Article Preview
TopIntroduction
Approximately 80% of all data today exists in digital form as unstructured text (e.g., news, e-mails, social media feeds, contracts, memos, clinical notes, and legal briefs) (Raghavan et al., 2004). The Internet is the premier digital platform for online news content and unstructured text (Chung, 2008). The ability to unlock hidden structure and latent meanings in unstructured text is an important area of research because text is a fundamental device of communication and human interaction for expressing real-world issues.
“The formation and transmittal of group standards, values, attitudes, and skills are accomplished largely by means of verbal communication” (Cartwright, 1953). As a consequence, efforts to understand social interaction, cooperation and influence require the study of text. Given the widespread use of unstructured text for individual and mass communication, such as email, online news and social media feeds, it is particularly important to understand how social influence and information about complex socio-environmental issues spread through online content.
The use of strategic devices for presenting salient aspects and perspectives about an issue while using certain keywords, as well as stereotyped images and sentences, for the purpose of conveying latent meanings about an issue, it is called framing (Entman, 1993). The framing of news stories can shape public interpretation of social and environmental news (Druckman & Bolsen, 2002; Sheufele & Tewksbury, 2007; Tewksbury & Scheufele, 2009). Public opinion, attitudes, beliefs, and behaviors can be influenced by how an issue is framed, particularly when framing comes from elites (Druckman & Bolsen, 2002).
The causal effect of media communication, specifically the influence of the words and frames the media uses to influence public perceptions of social and environmental issues, has been studied extensively. However, it traditionally has been examined using content analysis, which was developed specifically to aid in the interpretation of social discourse or text for communication research (Holsti, 1969; Krippendorff, 1980). Content analysis involves methodical evaluation and categorization of text (Riffe et al., 2005). Current approaches to content analysis, however, require scholars and researchers to thoroughly examine documents in search of patterns in the text. This approach to text analysis is dependent on humans and limits the applicability of the analysis of large-scale unstructured text. Thus, a more effective tool for unlocking latent meanings found in unstructured text could enhance our understanding of online behaviors, responses to online advertising, and media influence on public perceptions.
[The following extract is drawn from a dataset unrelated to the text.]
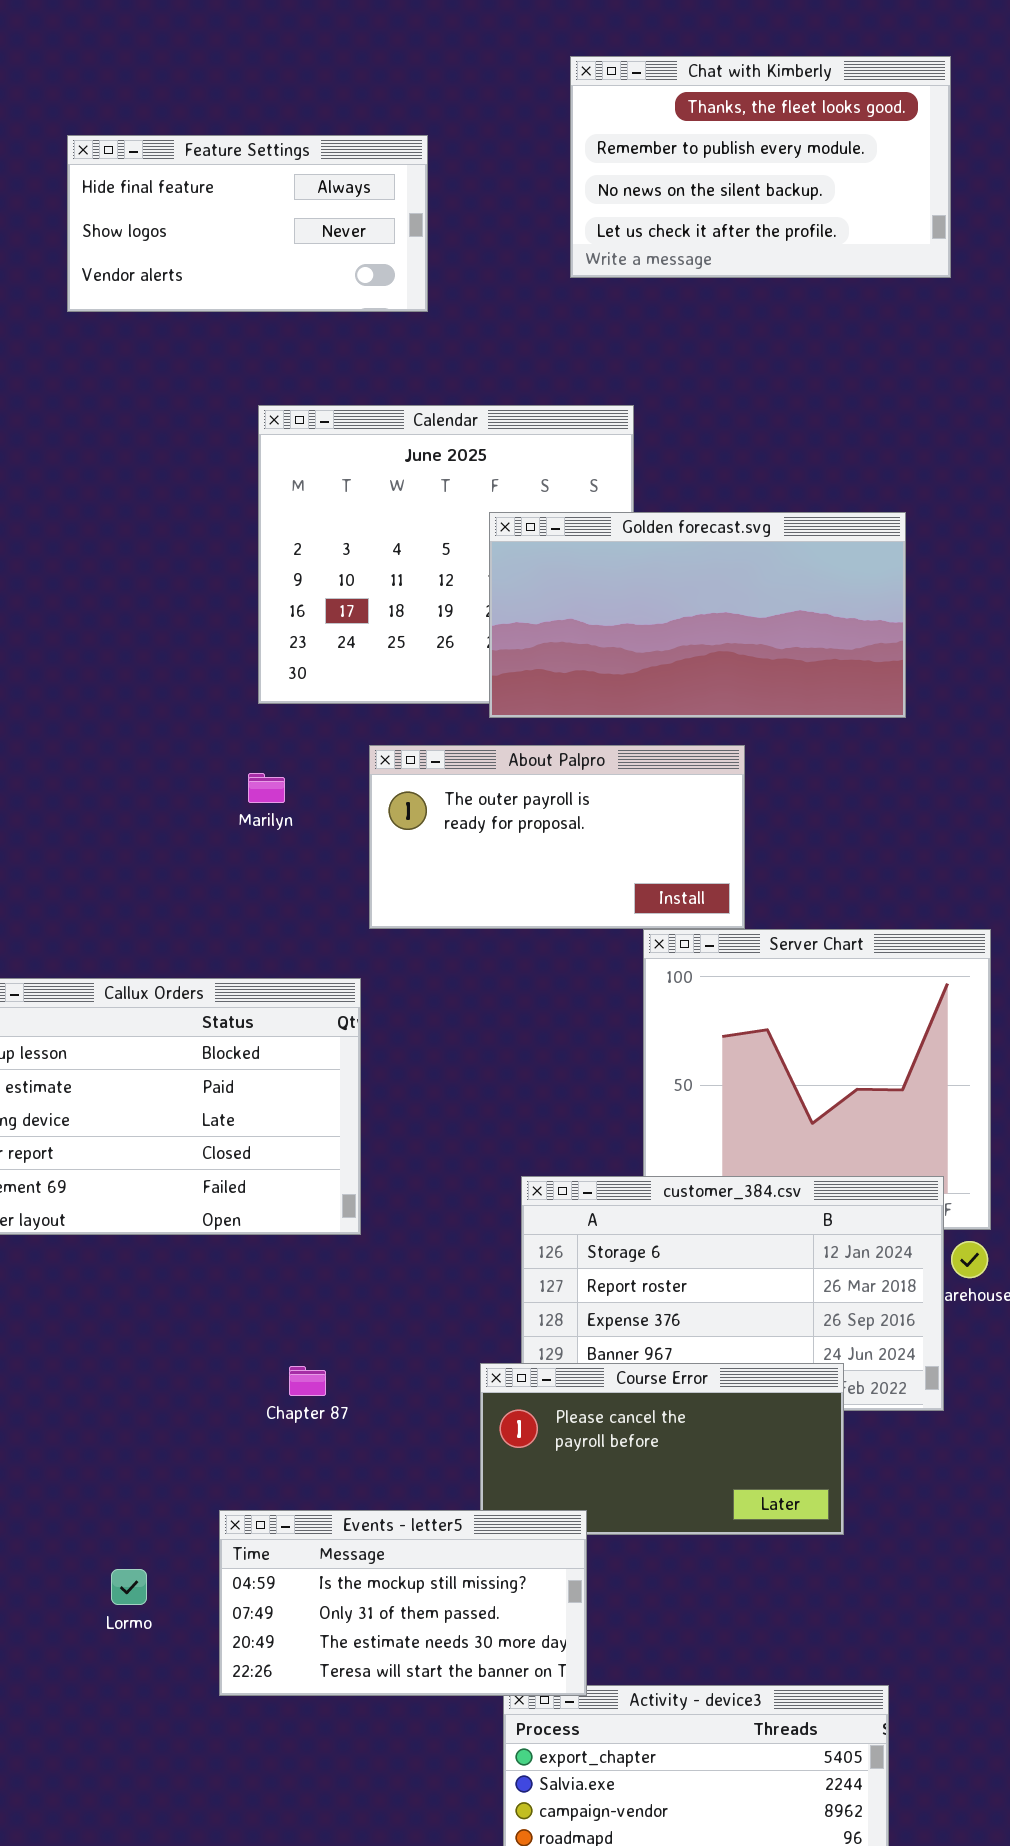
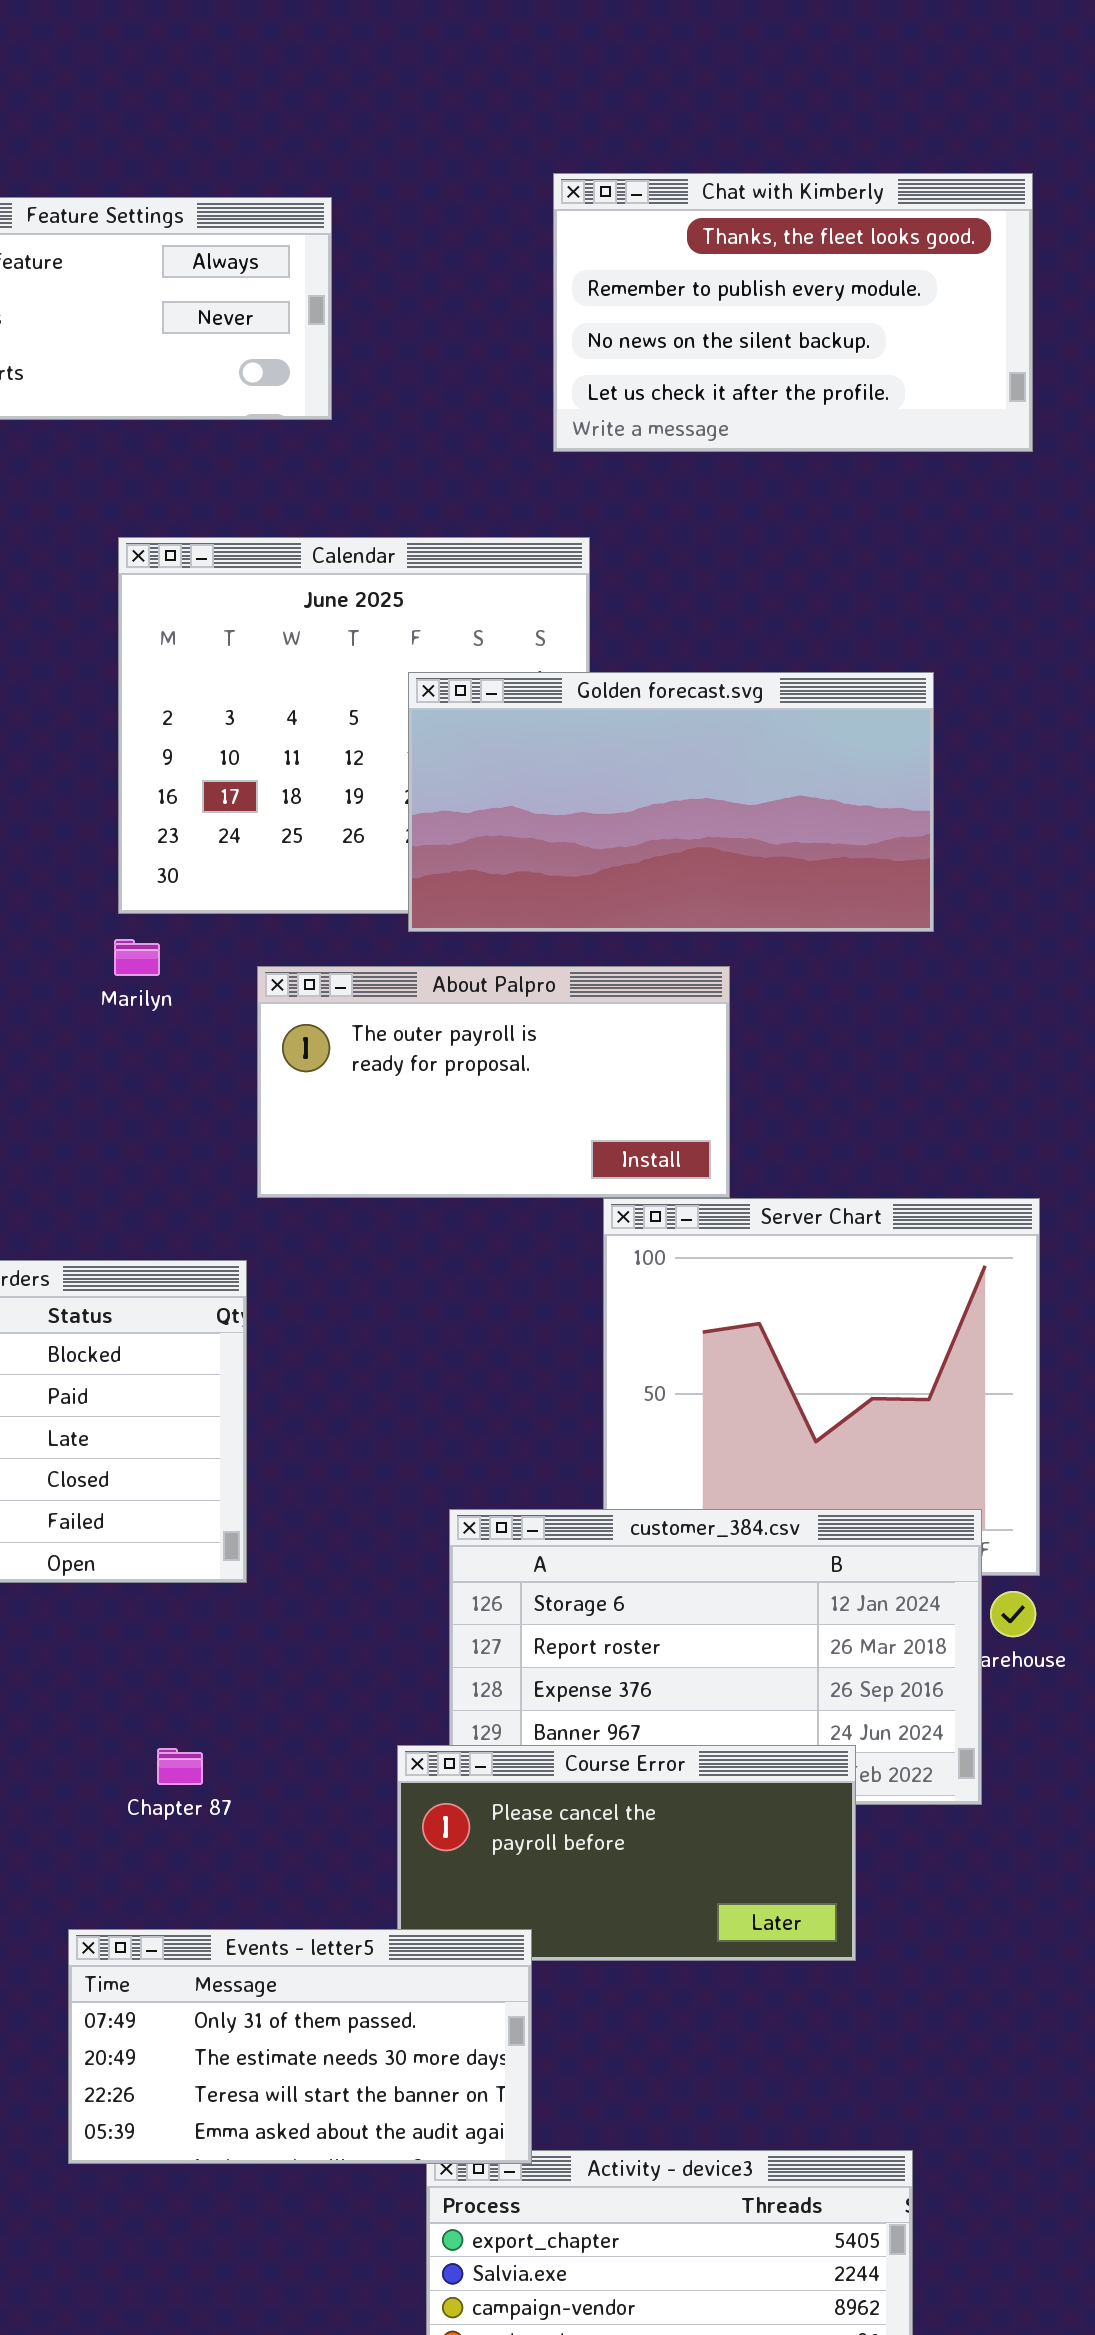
Chat with Kimberly: [570,56,951,278] -> [553,173,1033,452], moved
Marilyn: [248,773,285,803] -> [114,939,160,976], moved
Events - letter5: [219,1510,587,1696] -> [68,1929,532,2164], scrolled down 1 row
Text mining, also known as text data mining (Hearst, 1997), is a multidisciplinary field involving information retrieval, text analysis, information extraction, clustering, categorization, visualization, database technology, and machine learning. Text mining, coupled with an interest in understanding social influence and information diffusion for document summarization (i.e., topic modeling, sentiment analysis, and opinion mining), is an active area of research (Bindela et al., 2015; Kempe et al., 2003). Text mining, when combined with machine learning algorithms, techniques and methodologies, offers an added value to data integration tasks: they highlight the similarities between heterogeneous sources and text features, which reduces uncertainty and risk exposure when performing the integration tasks.
The widespread availability of large data repositories, like those found in online news articles, creates an opportunity to develop new methods of text mining. These methods use machine learning algorithms and mathematical techniques to select, organize, and evaluate large quantitates of unstructured text. While research on the use of frames and public attitudes in traditional news venues has been widely explored, the identification and analysis of frames in unstructured online news has received minimal attention.